Distanciando o resultado das eleições do prestígio pessoal do ex-juiz, Bolsonaro disse que "não quis se aproveitar do prestígio dele para conseguir a vitória no segundo turno".
O presidente se queixou de ele ter pedido demissão do Ministério da Justiça sem comparecer para uma conversa pessoal. “Torci muito pra dar certo. Muito. Mas, infelizmente, ou felizmente, no dia de hoje, após essa conversa no dia de ontem, até fui sinalizado que ele compareceria na Presidência e seria bem recebido”, disse.
Bolsonaro revisitou ainda desentendimentos antigos.
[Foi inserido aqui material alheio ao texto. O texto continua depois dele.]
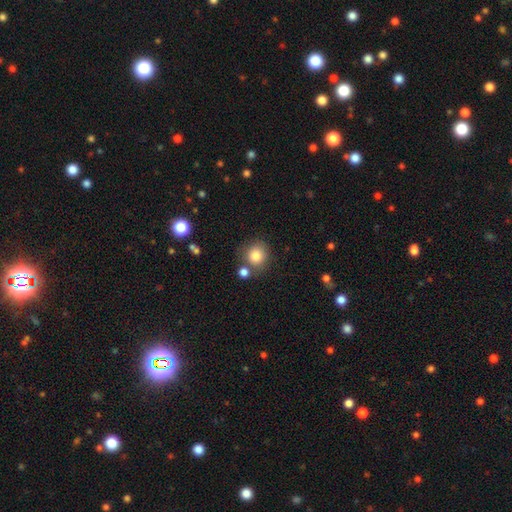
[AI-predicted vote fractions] Overall: smooth (83%). How rounded: round (88%). Merging: none (72%).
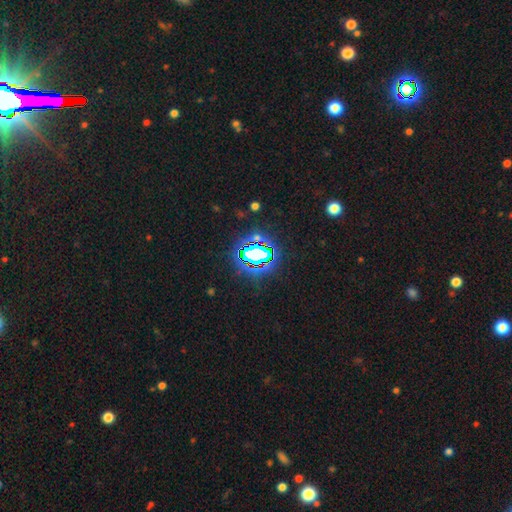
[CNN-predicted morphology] Overall: star or artifact (70%).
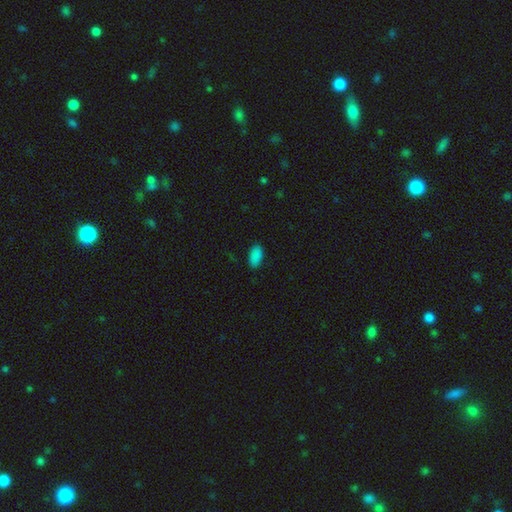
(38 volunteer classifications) Overall: smooth (92%). How rounded: in between (100%). Merging: none (89%).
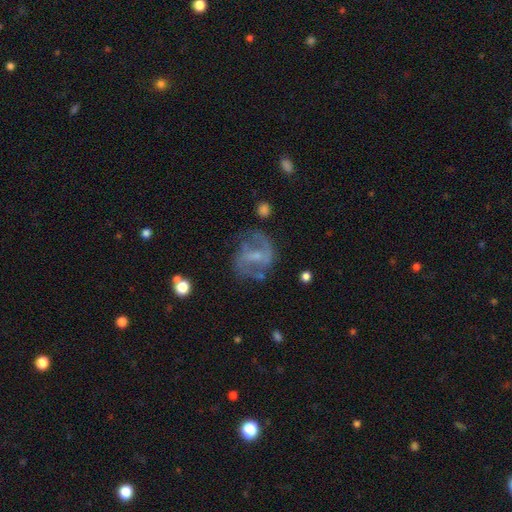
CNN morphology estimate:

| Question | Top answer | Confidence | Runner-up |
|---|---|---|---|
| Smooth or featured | featured or disk | 75% | smooth (16%) |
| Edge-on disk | no | 97% | yes (3%) |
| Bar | weak | 48% | strong (30%) |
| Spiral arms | yes | 82% | no (18%) |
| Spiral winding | medium | 49% | loose (32%) |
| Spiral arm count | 2 | 81% | can't tell (11%) |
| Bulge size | small | 52% | moderate (26%) |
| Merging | none | 63% | minor disturbance (20%) |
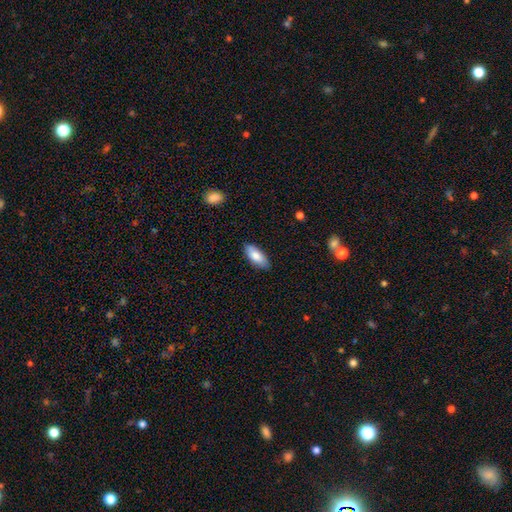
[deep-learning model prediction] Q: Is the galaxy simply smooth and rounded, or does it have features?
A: smooth — 83%.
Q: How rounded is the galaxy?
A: in between — 84%.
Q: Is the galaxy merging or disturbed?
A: none — 85%.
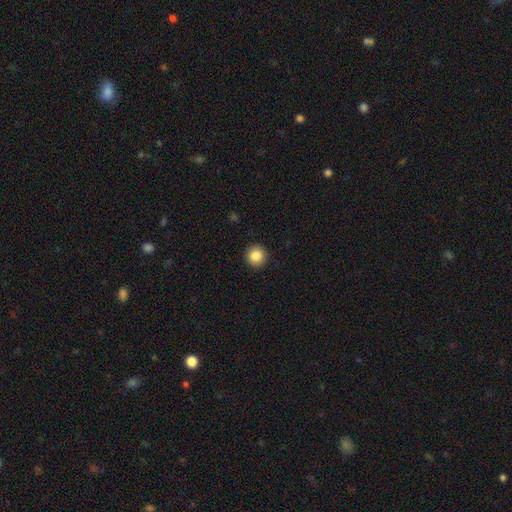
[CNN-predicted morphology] smooth-or-featured: smooth: 86% | star or artifact: 9% | featured or disk: 5%
  how-rounded: round: 94% | in between: 5% | cigar-shaped: 1%
  merging: none: 92% | minor disturbance: 5% | major disturbance: 2% | merger: 1%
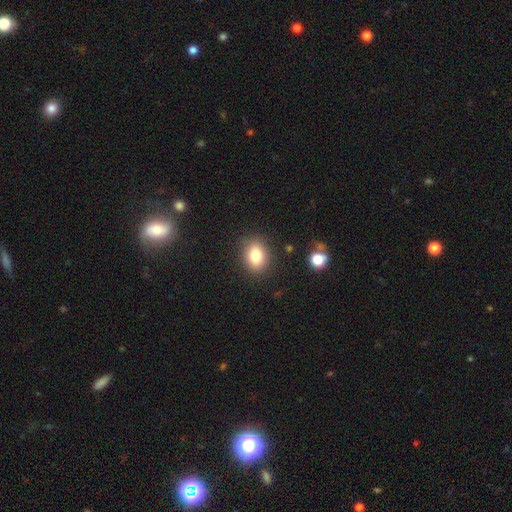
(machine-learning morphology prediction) type=smooth (81%); roundness=in between (58%); merging=none (84%).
Ele criticou Moro por ser "desarmamentista", confirmando as informações divulgadas ao longo do último ano de que presidente e ministro tinham divergências a respeito dos decretos recentes de flexibilização da posse de armas e compra de munições.
Investigações
O presidente Jair Bolsonaro questionou a atuação da Polícia Federal para solucionar a investigação da faca que sofreu enquanto ainda era candidato à Presidência da República, em 2018, e comparou o andamento com o inquérito sobre o assassinato da vereadora Marielle Franco (PSOL), que ocorreu mais cedo no mesmo ano e também não foi totalmente esclarecido.
"Será que é interferir na Polícia Federal pedir a Sérgio Moro, quase que implorar, que investigue quem mandou matar Jair Bolsonaro? A Polícia Federal está mais preocupada com Marielle do que com seu chefe supremo". "Com todo o respeito a todas as vidas do Brasil, a vida do presidente da República tem um significado", disse.
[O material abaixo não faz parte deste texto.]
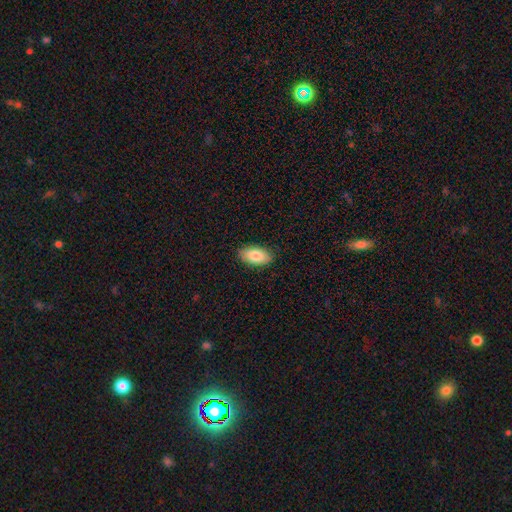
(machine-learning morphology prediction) Smooth or featured? Predicted: smooth (p=0.84). How rounded? Predicted: in between (p=0.94). Merging? Predicted: none (p=0.89).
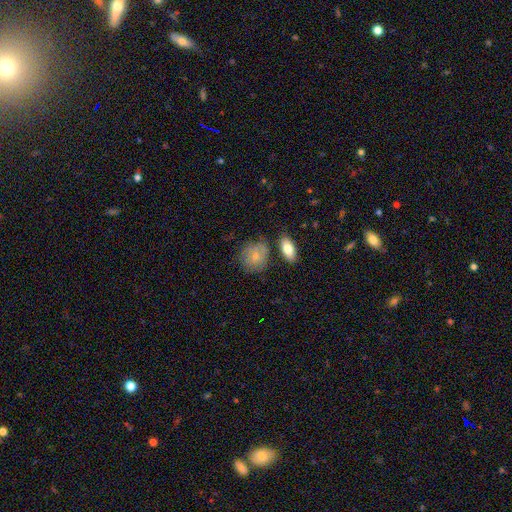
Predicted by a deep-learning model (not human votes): Smooth or featured: smooth — 74% (featured or disk — 18%)
How rounded: round — 67% (in between — 32%)
Merging: none — 66% (minor disturbance — 20%)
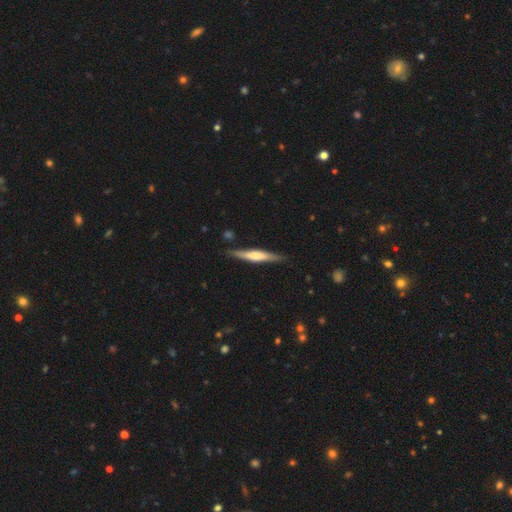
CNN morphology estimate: A featured or disk galaxy (56%) viewed edge-on (96%) with a rounded central bulge (69%).

Vote fractions:
- Smooth or featured? featured or disk: 56% / smooth: 39% / star or artifact: 5%
- Edge-on disk? yes: 96% / no: 4%
- Edge-on bulge? rounded: 69% / boxy: 18% / none: 13%
- Merging? none: 86% / minor disturbance: 10% / major disturbance: 2% / merger: 2%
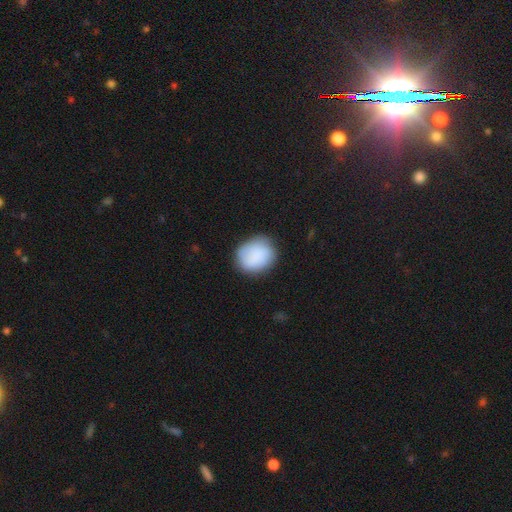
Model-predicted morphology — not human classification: smooth_or_featured: smooth (p=0.82) [alt: featured or disk p=0.11]
how_rounded: round (p=0.69) [alt: in between p=0.30]
merging: none (p=0.75) [alt: minor disturbance p=0.18]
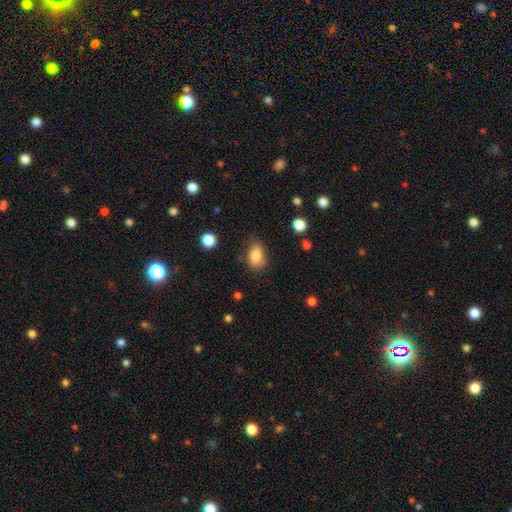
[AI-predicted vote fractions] Overall: smooth (82%). How rounded: in between (82%). Merging: none (73%).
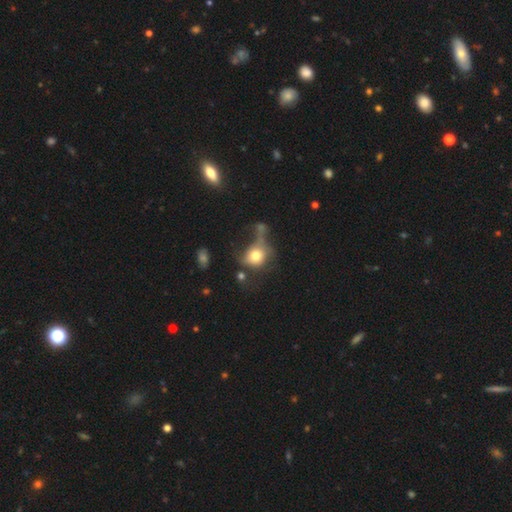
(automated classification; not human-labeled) Q: Smooth or featured?
A: smooth (71%); runner-up: featured or disk (18%)
Q: How rounded?
A: round (69%); runner-up: in between (29%)
Q: Merging?
A: major disturbance (30%); runner-up: none (29%)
Bolsonaro argumentou que tem poder para interferir nos cargos de segundo escalão, citando mudanças recentes no Inmetro, subordinado ao ministro Paulo Guedes, e a Secretaria da Cultura, ligada ao Ministério do Turismo.
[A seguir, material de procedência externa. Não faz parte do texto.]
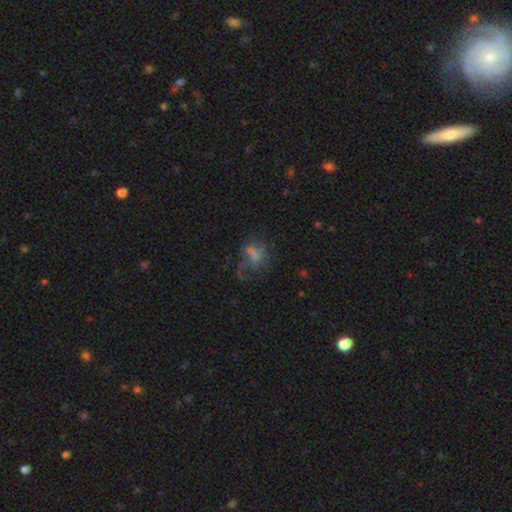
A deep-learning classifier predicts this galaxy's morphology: smooth-or-featured: smooth: 43% | featured or disk: 33% | star or artifact: 23%
  merging: major disturbance: 37% | none: 36% | minor disturbance: 18% | merger: 8%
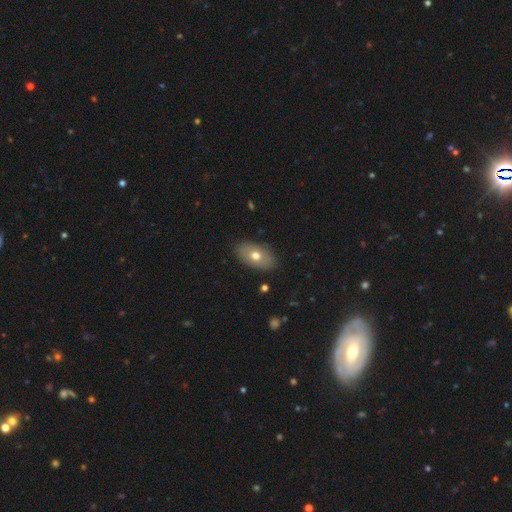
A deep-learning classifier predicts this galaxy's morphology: The model was most divided on "smooth or featured": smooth: 67%, featured or disk: 26%, star or artifact: 7%. More confident: how rounded — in between (91%); merging — none (86%).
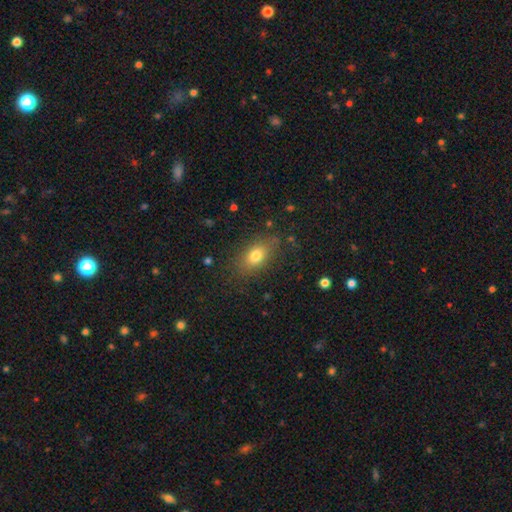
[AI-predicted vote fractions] smooth 76%, featured or disk 13%, star or artifact 11%. Down the decision tree: how rounded — in between (81%); merging — none (80%).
O presidente disse ainda que não tentou proteger familiares e voltou a justificar suas relações com Fabricio Queiroz, ex-chefe de gabinete do seu filho, senador Flávio Bolsonaro (Republicanos-RJ). “Eu conheço o Queiroz desde 1984. Veio trabalhar comigo e com meu filho, o que porventura ele faz, ele responde por seus atos. Por duas vezes, o Queiroz teve dívidas comigo, e ele me pagou com cheques”.
Bolsonaro acenou à Polícia Federal, chamada por ele de "honrada e gloriosa". "Foi a Polícia Federal, com o seu trabalho técnico e preventivo, que foi um elo para a salvação da minha vida. Eu devo a minha vida a esses homens", disse, relembrando o trabalho de segurança durante o período eleitoral.